Task objective - Every record below needs to be printed again exactly.

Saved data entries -
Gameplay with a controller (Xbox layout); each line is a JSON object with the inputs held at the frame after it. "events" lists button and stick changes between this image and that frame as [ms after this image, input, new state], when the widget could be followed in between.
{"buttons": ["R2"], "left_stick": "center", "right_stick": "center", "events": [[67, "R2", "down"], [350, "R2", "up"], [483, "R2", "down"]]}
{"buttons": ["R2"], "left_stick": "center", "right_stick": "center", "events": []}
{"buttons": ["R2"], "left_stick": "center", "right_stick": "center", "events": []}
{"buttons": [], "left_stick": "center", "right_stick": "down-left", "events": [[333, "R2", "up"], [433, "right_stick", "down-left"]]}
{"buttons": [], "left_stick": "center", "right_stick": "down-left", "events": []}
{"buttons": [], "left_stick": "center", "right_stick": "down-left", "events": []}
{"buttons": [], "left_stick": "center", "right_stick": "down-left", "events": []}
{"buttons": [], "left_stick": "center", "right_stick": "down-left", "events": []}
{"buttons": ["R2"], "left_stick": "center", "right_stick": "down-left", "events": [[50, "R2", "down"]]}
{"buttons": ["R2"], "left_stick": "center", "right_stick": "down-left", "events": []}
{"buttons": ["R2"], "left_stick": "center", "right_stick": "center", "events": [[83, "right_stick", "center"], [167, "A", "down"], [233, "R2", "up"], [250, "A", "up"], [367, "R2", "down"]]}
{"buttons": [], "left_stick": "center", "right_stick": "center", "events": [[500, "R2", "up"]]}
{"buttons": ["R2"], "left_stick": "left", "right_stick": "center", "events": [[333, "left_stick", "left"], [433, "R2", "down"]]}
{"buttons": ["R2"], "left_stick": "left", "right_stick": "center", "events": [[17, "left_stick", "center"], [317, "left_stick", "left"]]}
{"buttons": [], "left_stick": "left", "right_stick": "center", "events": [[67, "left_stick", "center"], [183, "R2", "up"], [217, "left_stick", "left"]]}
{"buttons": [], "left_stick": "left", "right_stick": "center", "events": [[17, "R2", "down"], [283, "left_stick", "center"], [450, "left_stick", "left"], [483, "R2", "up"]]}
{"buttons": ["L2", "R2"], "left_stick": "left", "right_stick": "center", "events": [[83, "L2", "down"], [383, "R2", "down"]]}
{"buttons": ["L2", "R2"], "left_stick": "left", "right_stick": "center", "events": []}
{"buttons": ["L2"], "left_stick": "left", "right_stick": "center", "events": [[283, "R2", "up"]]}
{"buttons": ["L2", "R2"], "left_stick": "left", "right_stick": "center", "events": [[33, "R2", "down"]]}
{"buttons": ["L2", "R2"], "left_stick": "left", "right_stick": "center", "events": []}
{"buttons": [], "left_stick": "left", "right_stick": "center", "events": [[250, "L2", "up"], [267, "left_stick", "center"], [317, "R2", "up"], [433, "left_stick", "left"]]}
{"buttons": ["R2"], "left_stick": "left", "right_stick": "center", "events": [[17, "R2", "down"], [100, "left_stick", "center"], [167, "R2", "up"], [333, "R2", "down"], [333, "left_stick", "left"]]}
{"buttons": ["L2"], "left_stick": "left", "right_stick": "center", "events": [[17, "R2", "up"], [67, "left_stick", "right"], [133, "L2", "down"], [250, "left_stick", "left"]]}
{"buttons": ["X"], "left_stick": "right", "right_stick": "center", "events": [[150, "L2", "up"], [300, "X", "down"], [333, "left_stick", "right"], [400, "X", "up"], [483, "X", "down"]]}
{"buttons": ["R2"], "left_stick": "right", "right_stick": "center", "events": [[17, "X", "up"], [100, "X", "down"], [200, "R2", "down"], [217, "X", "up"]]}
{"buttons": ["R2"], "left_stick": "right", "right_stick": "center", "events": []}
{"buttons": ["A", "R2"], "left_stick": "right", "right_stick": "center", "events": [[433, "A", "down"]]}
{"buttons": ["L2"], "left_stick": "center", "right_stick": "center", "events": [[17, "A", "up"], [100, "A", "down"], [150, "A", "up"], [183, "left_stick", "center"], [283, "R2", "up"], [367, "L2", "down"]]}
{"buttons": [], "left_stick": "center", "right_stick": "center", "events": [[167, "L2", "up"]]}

Solution for this problem -
Gameplay with a controller (Xbox layout); each line is a JSON object with the inputs held at the frame after it. "events" lists button and stick changes between this image and that frame as [ms after this image, input, new state], when the widget could be followed in between.
{"buttons": ["R2"], "left_stick": "center", "right_stick": "center", "events": [[67, "R2", "down"], [350, "R2", "up"], [483, "R2", "down"]]}
{"buttons": ["R2"], "left_stick": "center", "right_stick": "center", "events": []}
{"buttons": ["R2"], "left_stick": "center", "right_stick": "center", "events": []}
{"buttons": [], "left_stick": "center", "right_stick": "down-left", "events": [[333, "R2", "up"], [433, "right_stick", "down-left"]]}
{"buttons": [], "left_stick": "center", "right_stick": "down-left", "events": []}
{"buttons": [], "left_stick": "center", "right_stick": "down-left", "events": []}
{"buttons": [], "left_stick": "center", "right_stick": "down-left", "events": []}
{"buttons": [], "left_stick": "center", "right_stick": "down-left", "events": []}
{"buttons": ["R2"], "left_stick": "center", "right_stick": "down-left", "events": [[50, "R2", "down"]]}
{"buttons": ["R2"], "left_stick": "center", "right_stick": "down-left", "events": []}
{"buttons": ["R2"], "left_stick": "center", "right_stick": "center", "events": [[83, "right_stick", "center"], [167, "A", "down"], [233, "R2", "up"], [250, "A", "up"], [367, "R2", "down"]]}
{"buttons": [], "left_stick": "center", "right_stick": "center", "events": [[500, "R2", "up"]]}
{"buttons": ["R2"], "left_stick": "left", "right_stick": "center", "events": [[333, "left_stick", "left"], [433, "R2", "down"]]}
{"buttons": ["R2"], "left_stick": "left", "right_stick": "center", "events": [[17, "left_stick", "center"], [317, "left_stick", "left"]]}
{"buttons": [], "left_stick": "left", "right_stick": "center", "events": [[67, "left_stick", "center"], [183, "R2", "up"], [217, "left_stick", "left"]]}
{"buttons": [], "left_stick": "left", "right_stick": "center", "events": [[17, "R2", "down"], [283, "left_stick", "center"], [450, "left_stick", "left"], [483, "R2", "up"]]}
{"buttons": ["L2", "R2"], "left_stick": "left", "right_stick": "center", "events": [[83, "L2", "down"], [383, "R2", "down"]]}
{"buttons": ["L2", "R2"], "left_stick": "left", "right_stick": "center", "events": []}
{"buttons": ["L2"], "left_stick": "left", "right_stick": "center", "events": [[283, "R2", "up"]]}
{"buttons": ["L2", "R2"], "left_stick": "left", "right_stick": "center", "events": [[33, "R2", "down"]]}
{"buttons": ["L2", "R2"], "left_stick": "left", "right_stick": "center", "events": []}
{"buttons": [], "left_stick": "left", "right_stick": "center", "events": [[250, "L2", "up"], [267, "left_stick", "center"], [317, "R2", "up"], [433, "left_stick", "left"]]}
{"buttons": ["R2"], "left_stick": "left", "right_stick": "center", "events": [[17, "R2", "down"], [100, "left_stick", "center"], [167, "R2", "up"], [333, "R2", "down"], [333, "left_stick", "left"]]}
{"buttons": ["L2"], "left_stick": "left", "right_stick": "center", "events": [[17, "R2", "up"], [67, "left_stick", "right"], [133, "L2", "down"], [250, "left_stick", "left"]]}
{"buttons": ["X"], "left_stick": "right", "right_stick": "center", "events": [[150, "L2", "up"], [300, "X", "down"], [333, "left_stick", "right"], [400, "X", "up"], [483, "X", "down"]]}
{"buttons": ["R2"], "left_stick": "right", "right_stick": "center", "events": [[17, "X", "up"], [100, "X", "down"], [200, "R2", "down"], [217, "X", "up"]]}
{"buttons": ["R2"], "left_stick": "right", "right_stick": "center", "events": []}
{"buttons": ["A", "R2"], "left_stick": "right", "right_stick": "center", "events": [[433, "A", "down"]]}
{"buttons": ["L2"], "left_stick": "center", "right_stick": "center", "events": [[17, "A", "up"], [100, "A", "down"], [150, "A", "up"], [183, "left_stick", "center"], [283, "R2", "up"], [367, "L2", "down"]]}
{"buttons": [], "left_stick": "center", "right_stick": "center", "events": [[167, "L2", "up"]]}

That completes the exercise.